In the example above I added each year only four times (quarterly), but it can happen that every year will appear 12 times (so monthly and the dfs will expand in the same way). So, my idea is some kind of "SumIf: years are the same".
Any ideas on that? THX!

>Solution :

You have a very strange way of defining dataframe, you can simply give a list of list (or list of dict, or dict of list, or dict of dict, etc.). You should check the doc on that.

For your question, you can simply use groupby (https://pandas.pydata.org/docs/reference/api/pandas.DataFrame.groupby.html)
With groupby you can group your dataframe by one or several columns (put together if they have the same value).
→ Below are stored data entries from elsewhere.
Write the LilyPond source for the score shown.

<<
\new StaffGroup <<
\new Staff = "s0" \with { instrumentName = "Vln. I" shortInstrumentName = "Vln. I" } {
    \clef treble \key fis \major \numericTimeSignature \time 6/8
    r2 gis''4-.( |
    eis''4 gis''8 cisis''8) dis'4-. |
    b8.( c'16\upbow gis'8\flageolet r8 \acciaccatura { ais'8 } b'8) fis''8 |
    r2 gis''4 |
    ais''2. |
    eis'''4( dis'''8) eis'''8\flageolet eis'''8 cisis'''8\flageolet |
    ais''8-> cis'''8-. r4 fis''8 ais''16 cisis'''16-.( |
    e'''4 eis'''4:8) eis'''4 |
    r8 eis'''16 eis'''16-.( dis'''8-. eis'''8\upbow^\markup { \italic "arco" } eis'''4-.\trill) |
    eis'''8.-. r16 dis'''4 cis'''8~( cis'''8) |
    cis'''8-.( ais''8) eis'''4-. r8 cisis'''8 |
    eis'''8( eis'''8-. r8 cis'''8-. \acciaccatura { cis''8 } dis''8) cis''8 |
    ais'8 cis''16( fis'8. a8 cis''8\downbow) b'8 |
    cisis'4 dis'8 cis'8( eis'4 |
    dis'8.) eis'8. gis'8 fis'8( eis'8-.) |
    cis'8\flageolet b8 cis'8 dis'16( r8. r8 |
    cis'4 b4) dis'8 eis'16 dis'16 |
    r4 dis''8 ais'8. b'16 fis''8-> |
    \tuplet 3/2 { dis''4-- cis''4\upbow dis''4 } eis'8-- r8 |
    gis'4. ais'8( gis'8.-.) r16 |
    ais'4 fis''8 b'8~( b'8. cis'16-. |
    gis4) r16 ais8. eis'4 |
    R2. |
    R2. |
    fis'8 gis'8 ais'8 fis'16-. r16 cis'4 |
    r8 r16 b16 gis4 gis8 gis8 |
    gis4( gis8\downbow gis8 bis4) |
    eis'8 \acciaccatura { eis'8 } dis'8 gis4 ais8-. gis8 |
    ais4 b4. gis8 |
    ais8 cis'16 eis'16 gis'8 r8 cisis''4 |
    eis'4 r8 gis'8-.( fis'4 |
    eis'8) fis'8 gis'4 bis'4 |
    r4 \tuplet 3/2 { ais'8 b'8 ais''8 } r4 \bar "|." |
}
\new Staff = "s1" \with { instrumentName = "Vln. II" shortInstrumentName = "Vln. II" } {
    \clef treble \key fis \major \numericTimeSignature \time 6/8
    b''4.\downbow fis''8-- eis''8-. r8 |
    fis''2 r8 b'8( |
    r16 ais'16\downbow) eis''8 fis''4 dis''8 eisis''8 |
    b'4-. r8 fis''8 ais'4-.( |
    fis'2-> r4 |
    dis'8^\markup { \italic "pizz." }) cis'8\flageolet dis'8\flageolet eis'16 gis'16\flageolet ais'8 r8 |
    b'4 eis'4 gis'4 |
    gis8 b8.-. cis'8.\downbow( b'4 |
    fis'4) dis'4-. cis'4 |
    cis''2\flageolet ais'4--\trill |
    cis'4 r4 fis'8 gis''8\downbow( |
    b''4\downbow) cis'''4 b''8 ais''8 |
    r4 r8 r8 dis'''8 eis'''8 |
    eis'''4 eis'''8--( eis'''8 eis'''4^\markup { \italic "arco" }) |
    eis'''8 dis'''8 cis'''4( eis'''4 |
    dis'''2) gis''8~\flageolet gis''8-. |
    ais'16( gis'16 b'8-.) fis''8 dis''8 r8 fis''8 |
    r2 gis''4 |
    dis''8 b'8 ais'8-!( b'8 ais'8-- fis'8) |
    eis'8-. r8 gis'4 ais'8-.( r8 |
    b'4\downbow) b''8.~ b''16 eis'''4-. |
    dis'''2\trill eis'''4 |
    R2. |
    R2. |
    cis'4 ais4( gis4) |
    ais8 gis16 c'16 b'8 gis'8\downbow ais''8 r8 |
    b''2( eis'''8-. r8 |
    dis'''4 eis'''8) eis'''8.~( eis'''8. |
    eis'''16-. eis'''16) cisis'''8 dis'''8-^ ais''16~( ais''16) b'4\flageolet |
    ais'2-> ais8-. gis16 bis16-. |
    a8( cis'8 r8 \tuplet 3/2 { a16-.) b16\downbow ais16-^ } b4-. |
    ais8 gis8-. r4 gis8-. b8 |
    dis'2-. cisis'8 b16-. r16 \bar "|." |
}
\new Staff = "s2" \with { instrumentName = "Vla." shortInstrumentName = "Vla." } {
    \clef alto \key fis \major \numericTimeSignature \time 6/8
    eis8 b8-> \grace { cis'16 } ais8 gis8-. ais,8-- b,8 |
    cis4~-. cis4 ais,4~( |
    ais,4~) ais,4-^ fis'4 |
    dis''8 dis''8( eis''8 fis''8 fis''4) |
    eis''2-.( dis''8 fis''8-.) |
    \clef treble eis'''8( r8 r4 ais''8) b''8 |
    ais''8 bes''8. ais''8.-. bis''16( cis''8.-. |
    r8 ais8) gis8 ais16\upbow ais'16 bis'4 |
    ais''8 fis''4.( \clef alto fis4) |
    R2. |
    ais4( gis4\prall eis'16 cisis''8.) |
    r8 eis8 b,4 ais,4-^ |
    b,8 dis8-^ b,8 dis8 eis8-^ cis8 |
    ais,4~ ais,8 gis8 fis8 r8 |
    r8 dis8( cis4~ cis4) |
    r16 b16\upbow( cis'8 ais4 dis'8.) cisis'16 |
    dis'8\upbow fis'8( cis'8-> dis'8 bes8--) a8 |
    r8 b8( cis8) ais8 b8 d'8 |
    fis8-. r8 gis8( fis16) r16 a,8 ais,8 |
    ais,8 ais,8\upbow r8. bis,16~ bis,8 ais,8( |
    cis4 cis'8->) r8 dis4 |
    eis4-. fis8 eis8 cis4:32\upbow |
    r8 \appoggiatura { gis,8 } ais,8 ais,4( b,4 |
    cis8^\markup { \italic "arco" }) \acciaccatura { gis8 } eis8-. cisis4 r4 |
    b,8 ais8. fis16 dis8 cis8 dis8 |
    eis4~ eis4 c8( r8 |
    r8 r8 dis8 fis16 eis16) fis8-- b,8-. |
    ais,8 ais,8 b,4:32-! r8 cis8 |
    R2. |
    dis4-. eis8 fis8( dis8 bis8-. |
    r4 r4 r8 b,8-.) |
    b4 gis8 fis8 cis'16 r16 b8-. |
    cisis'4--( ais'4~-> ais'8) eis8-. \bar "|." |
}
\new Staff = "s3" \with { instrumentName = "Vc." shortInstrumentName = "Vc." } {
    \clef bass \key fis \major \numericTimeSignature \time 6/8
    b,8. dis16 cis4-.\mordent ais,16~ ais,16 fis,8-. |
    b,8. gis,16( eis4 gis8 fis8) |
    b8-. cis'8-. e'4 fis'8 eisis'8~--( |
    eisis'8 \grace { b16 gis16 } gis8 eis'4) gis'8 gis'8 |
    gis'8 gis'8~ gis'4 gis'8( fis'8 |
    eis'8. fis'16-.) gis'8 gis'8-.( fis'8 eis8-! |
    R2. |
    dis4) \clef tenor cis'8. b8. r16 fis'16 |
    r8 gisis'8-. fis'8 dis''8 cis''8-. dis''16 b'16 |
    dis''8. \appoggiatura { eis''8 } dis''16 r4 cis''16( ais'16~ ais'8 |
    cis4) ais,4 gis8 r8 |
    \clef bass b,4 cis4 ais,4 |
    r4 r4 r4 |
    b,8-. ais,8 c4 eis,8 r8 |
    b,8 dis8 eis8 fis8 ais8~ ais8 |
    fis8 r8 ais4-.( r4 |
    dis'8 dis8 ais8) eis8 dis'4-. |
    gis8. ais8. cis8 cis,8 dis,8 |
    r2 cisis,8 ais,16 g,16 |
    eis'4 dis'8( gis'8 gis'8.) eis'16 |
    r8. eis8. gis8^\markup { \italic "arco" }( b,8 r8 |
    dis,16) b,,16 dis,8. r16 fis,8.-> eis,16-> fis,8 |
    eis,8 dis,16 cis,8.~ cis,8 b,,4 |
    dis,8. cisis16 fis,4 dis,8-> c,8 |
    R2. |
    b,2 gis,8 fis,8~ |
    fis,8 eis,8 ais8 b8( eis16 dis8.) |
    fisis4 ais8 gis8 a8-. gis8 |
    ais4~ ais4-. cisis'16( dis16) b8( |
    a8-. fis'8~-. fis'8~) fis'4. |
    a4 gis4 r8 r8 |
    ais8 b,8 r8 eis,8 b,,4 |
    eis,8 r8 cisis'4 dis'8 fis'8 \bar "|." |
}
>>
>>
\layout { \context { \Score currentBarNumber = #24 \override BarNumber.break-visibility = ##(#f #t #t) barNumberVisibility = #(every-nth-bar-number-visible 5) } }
And there is even a sum method you can directly apply on it.

Like that :

import pandas as pd

# Input
l1 = [2022, 2022, 2022, 2022, 2023, 2023, 2023, 2023]
l2 = [1,2,3,4,5,6,7,8]
l3 = [2,3,4,5,6,7,8,9]
l4 = [1,2,3,4,5,6,7,8]
l5 = [2,3,4,5,6,7,8,9]
l6 = [1,2,3,4,5,6,7,8]


df00_in = pd.DataFrame([l1,l2,l3,l4,l5,l6]).T
df01_in = pd.DataFrame([l1,l2,l3,l4,l5,l6]).T
df02_in = pd.DataFrame([l1,l2,l3,l4,l5,l6]).T

# list of input dfs
Input = [df00_in, df01_in, df02_in]

###################################
output1 = [df.groupby(by=[0]).sum().reset_index() for df in Input]

note that I added reset_index() to have the same exact output as you, but it’s definitely not necessary.